Jiang Changge había oído que Mu Jinyu, quien le había golpeado varias veces seguidas, era en realidad un niño bonito mantenido.

Tembló de rabia.

¡Él era el matón sin rival de Ciudad Río, y ser humillado por este tipo de persona era una deshonra inconmensurable!

¡Lo que más importaba era que el niño bonito incluso se atrevía a competir por otra mujer a espaldas de su patrocinadora adinerada!

¡Realmente tenía agallas!

Sin embargo, al oír las últimas palabras de Wen Yan, Jiang Changge no pudo evitar echarle unas cuantas miradas a Lin Qiaoxia, que estaba protegida por Mu Jinyu.

Cuando vio el delicado rostro de Lin Qiaoxia, de piel tan tersa que parecía que podría brotar agua de él, aquellos seductores labios rojos, su nariz fina y recta, aquellos ojos de flor de melocotón ligeramente desconcertados y su aire lastimero que a la vez inspiraba ternura…
Jiang Changge sintió inmediatamente que su corazón se agitaba.

Vaya, ¡la calidad de esta mujer no era inferior a la de anoche!

De repente, Jiang Changge sintió celos de Mu Jinyu.

¡Parecía que este tipo tenía bastante suerte con las mujeres!

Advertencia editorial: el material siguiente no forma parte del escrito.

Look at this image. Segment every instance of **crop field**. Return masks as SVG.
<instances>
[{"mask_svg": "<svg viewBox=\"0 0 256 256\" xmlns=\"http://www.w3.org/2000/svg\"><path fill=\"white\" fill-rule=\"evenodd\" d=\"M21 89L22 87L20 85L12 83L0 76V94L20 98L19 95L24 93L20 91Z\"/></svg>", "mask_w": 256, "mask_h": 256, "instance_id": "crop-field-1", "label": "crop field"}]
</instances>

Al ver que Mu Jinyu se quedaba en silencio, Jiang Changge pensó que, tras ser persuadido por sus compañeros, se había dado cuenta de su eminente estatus y estaba demasiado asustado para hablar.

Aprovechando la oportunidad, Jiang Changge se burló y dijo: —Así es, ¡entrégamela mujer que está detrás de ti y solo me encargaré de ti, sin tocar a toda tu familia!